Blog
How LLM-as-a-judge works (and where it fails)
LLM-as-a-judge is the practice of using one language model to evaluate the answers produced by other language models. It is not magic, and it is not neutral. It is a scalable review method with specific failure modes.
The reason it exists is simple: human evaluation is expensive and slow, while model output is cheap and fast. If you want to compare thousands of answers across many models, you need some way to score or rank them. A judge model can do that at machine speed.
The hard part is remembering what the score means.
The basic loop
A typical LLM-as-a-judge setup has five steps:
- Give the same prompt to several candidate models.
- Collect their answers.
- Show those answers to a judge model.
- Ask the judge to choose, rank, grade, or synthesize.
- Aggregate the judge's decisions across many prompts.
Polymind uses a synthesis-shaped version of this loop. The judge does not merely output a score. It writes a final answer and names which panelists it leaned on. Those named panelists become picks, and the picks feed the leaderboard.
This is intentionally different from asking "which answer got the gold label right?" Many real prompts do not have a gold label. They ask for advice, trade-offs, code review, explanation, or creative direction. A judge can compare usefulness where exact-answer scoring does not fit.
Why people use it
LLM-as-a-judge is useful because it scales. Human review might be the gold standard, but it is expensive enough that most products cannot use it for every prompt, every model, every day.
It also handles open-ended answers better than exact-match metrics. If two models write different but plausible explanations, a string comparison cannot help. A judge can reason over clarity, coverage, structure, and relevance.
It can be made repeatable. A fixed judge prompt, fixed aggregation method, and public methodology make the evaluation easier to inspect than a private vibes check.
And it produces a useful artifact: disagreement. If the judge leans on different models for different domains, that becomes a map of model strengths rather than a single global score.
Where it fails
The judge is itself a model, so it has preferences.
It may prefer longer answers. It may reward confident prose. It may like familiar structure. It may underrate concise answers that are actually correct. It may share training data or style with one of the candidate models. It may be easier to persuade than to inform.
It can also miss truth. A judge can choose the answer that sounds more complete even when a shorter answer is correct. It can fail to verify citations. It can reward a hallucination if the hallucination is well-written.
Identity leakage matters too. If the judge knows which model wrote which answer, it may import brand expectations into the decision. Blind judging helps, but not every system does it, and style can still reveal identity.
Finally, aggregation can hide variance. A model that is excellent in code and weak in medical questions may look average overall. That is why per-domain leaderboards matter.
How to make it less bad
First, publish the method. A leaderboard that does not tell you who the judge is, what it sees, what it outputs, and how scores are aggregated is asking for trust it has not earned.

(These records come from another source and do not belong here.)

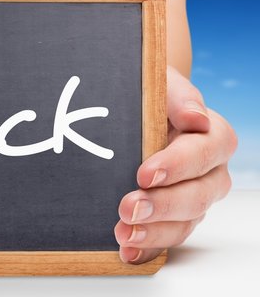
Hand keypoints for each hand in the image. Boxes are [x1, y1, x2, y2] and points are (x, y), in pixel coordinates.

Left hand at [115, 66, 236, 263]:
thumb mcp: (160, 85)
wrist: (134, 114)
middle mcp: (209, 172)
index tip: (144, 173)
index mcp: (212, 137)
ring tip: (123, 233)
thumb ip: (177, 96)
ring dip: (153, 232)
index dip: (177, 165)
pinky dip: (147, 248)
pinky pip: (166, 238)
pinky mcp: (173, 218)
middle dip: (162, 205)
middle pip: (198, 195)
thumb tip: (196, 117)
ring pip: (185, 223)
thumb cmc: (149, 96)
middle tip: (128, 208)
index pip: (205, 152)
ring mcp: (193, 198)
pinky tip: (127, 251)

Second, show sample sizes. Judge decisions are noisy. A model picked once out of one run is not a champion. This is why Polymind sorts by the Wilson lower bound instead of raw win rate; the Wilson explainer covers the math.
Third, split by domain. A single "best model" number flattens the things users actually care about. The useful question is often "best for code," "best for legal research," or "best for creative writing."
Fourth, keep examples inspectable. The aggregate tells you the pattern. Individual debate pages tell you what the judge was seeing.
Fifth, name the limits. LLM-as-a-judge measures judge preference over candidate answers. It is not the same thing as truth, safety, or human satisfaction.
How to read a judge-based leaderboard
Ask five questions:
- What did every model see?
- What did the judge see?
- Was the judge blind to model identity?
- How many samples support the rank?
- What biases does the publisher admit?
If those answers are visible, LLM-as-a-judge can be a useful evaluation tool. If they are hidden, the leaderboard is mostly a confidence machine.
Polymind's methodology page exists for that reason: not because the method is perfect, but because an imperfect method should be inspectable.